As Hayabusa2 descended towards Ryugu to deploy the MINERVA-II1 rovers, the ONC-T camera snapped the highest resolution image yet of the asteroid surface!https://t.co/JDbk29RXHG pic.twitter.com/KFsLet5BMJ
— HAYABUSA2@JAXA (@haya2e_jaxa) 28 September 2018
The image embedded within the tweet above, taken by the ONC-T camera aboard the main Hayabusa-2 probe a day before the previous image, shows a bird’s (or rather, a Falcon’s) eye view of Ryugu’s surface from an altitude of about 64 metres. With a 1-metre scale included in the photograph, a new perspective can be applied to the asteroid. Its similarity to rock formations on Earth stand in stark contrast to the surface image which reveals an otherworldly sky, devoid of atmosphere and dominated by the Sun and the empty expanse of space.
A couple of weeks later, Hayabusa-2’s MASCOT (Mobile Asteroid Surface Scout) rover also landed on Ryugu at its landing site, “Alice’s Wonderland”. Developed by German and French scientists in collaboration with the Japanese, it landed on 3rd October and contained various scientific instruments. These included a magnetometer, radiometer, infrared spectrometer and a camera which took the photo embedded within the tweet below between 10 and 20 metres from Ryugu’s surface, allowing for a clearer view of Ryugu without the lens flares present in the first photo taken by Rover-1A, which distorted the image.
So glad to finally be home, at asteroid #Ryugu! Here’s another picture that I took while I was landing – between 10 and 20 metres from the surface! What a place! It’s out of this world, don’t you think? #AsteroidLanding #hayabusa2 pic.twitter.com/PAxaQ3AwHX
— MASCOT Lander (@MASCOT2018) 7 October 2018
MASCOT’s exploration of Ryugu was a short one, though. Due to the shoebox-sized hopping robot’s dependence on non-rechargeable lithium-ion batteries, MASCOT ceased explorations after 17 hours.

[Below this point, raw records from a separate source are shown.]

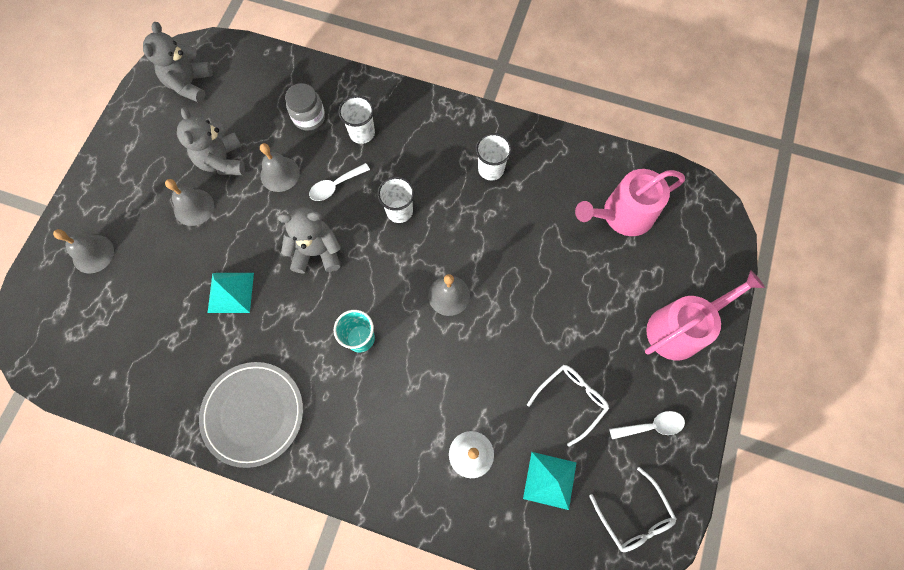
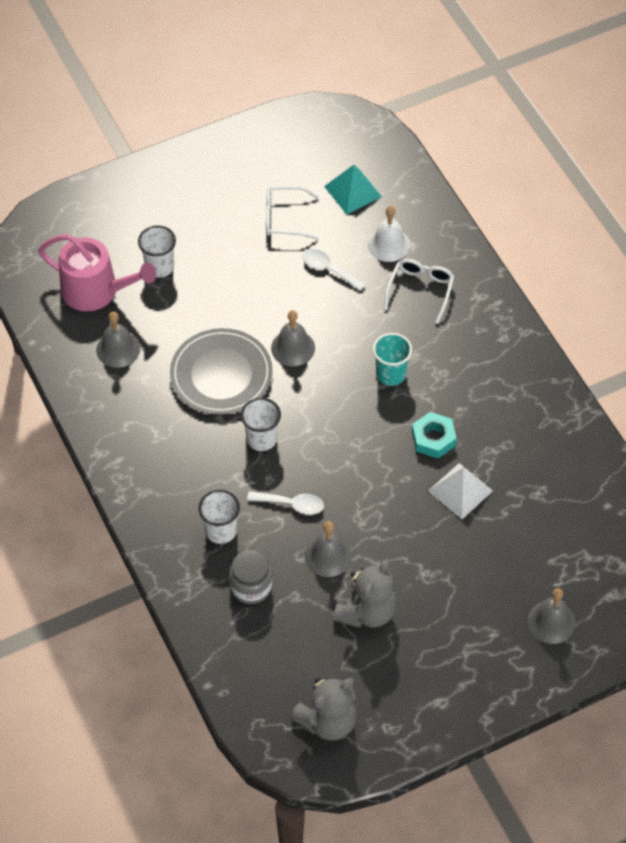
camera: 135 degrees left, 15 degrees down
(194, 207) = (429, 590): grey bell -> grey bell (118, 349)
(230, 292) = (460, 490): turquoise pyramid -> white pyramid
(253, 414) = (519, 390): grey plate -> grey plate (221, 374)
(283, 315) = (433, 439): none -> turquoise nut
(317, 252) = (361, 464): grey teddy bear -> none
(491, 169) = (151, 408): white cup -> white cup (159, 267)
(634, 516) = (322, 135): white glasses -> white glasses (420, 290)
(651, 426) = (250, 164): white spoon -> white spoon (328, 269)
(680, 328) = (156, 194): pink watering can -> none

Hayabusa-2 is expected to leave Ryugu in December 2019, with a return to Earth in the same month in 2020, bringing samples of Ryugu for scientific study. Meanwhile, on 3rd December NASA successfully landed their own spacecraft on an asteroid. Within a week of NASA’s OSIRIS-Rex landing on the asteroid of Bennu, the craft had discovered water bound up within clay minerals on the asteroid’s surface.
After Mars and the Moon, the asteroids of our solar system may be a likely target for future human exploration and colonisation. Ryugu alone is believed to contain a variety of useful minerals and metals that could in future be mined and either sent back to Earth or used by human explorers, scientists and colonists. These include nickel, iron, cobalt and essential elements for human survival beyond Earth such as nitrogen, hydrogen and water.